── Record excerpts ──
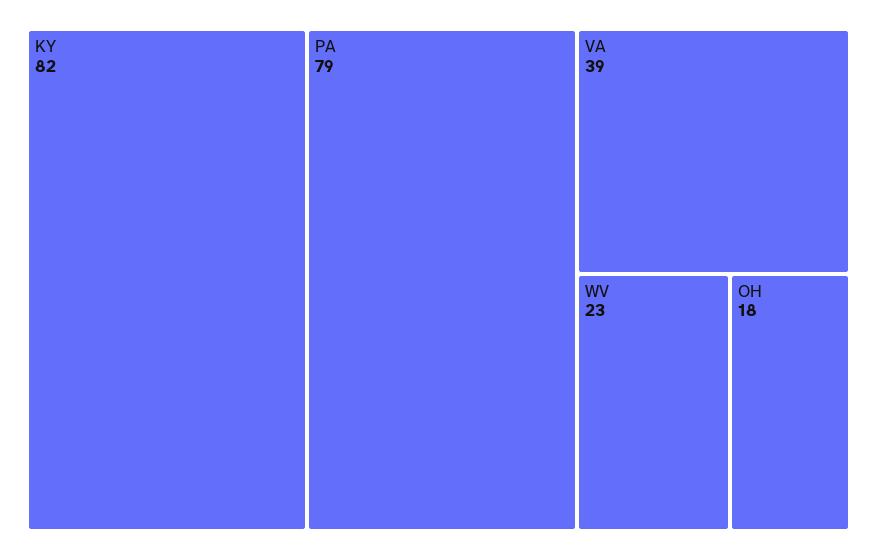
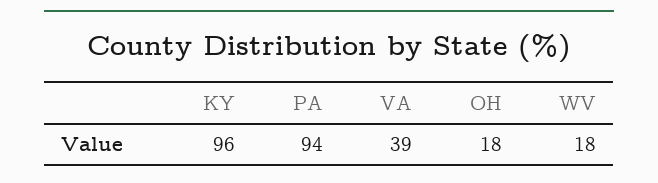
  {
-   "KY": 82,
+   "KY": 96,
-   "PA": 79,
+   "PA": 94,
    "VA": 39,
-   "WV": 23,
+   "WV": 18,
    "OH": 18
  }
───
── Record excerpts ──
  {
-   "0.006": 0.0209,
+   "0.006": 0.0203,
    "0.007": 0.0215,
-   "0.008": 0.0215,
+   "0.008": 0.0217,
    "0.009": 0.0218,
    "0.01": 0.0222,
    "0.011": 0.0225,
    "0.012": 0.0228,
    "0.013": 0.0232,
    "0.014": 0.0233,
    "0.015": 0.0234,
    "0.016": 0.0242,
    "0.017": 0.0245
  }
───
── Record excerpts ──
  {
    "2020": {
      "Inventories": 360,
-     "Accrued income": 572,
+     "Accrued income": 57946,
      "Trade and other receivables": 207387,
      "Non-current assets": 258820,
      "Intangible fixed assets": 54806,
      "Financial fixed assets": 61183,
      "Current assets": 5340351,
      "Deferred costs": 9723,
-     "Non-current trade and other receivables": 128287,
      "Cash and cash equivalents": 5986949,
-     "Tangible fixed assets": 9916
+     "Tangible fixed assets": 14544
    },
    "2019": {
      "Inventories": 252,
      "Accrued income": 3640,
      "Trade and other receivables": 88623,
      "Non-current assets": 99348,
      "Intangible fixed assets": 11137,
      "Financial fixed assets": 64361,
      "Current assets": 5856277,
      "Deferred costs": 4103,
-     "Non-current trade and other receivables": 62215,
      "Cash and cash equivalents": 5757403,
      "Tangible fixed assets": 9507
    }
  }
───
* **Directions**
If a line of the records includes the string "Accrued", copy it out.

* **Answer to the problem**
-     "Accrued income": 572,
+     "Accrued income": 57946,
      "Accrued income": 3640,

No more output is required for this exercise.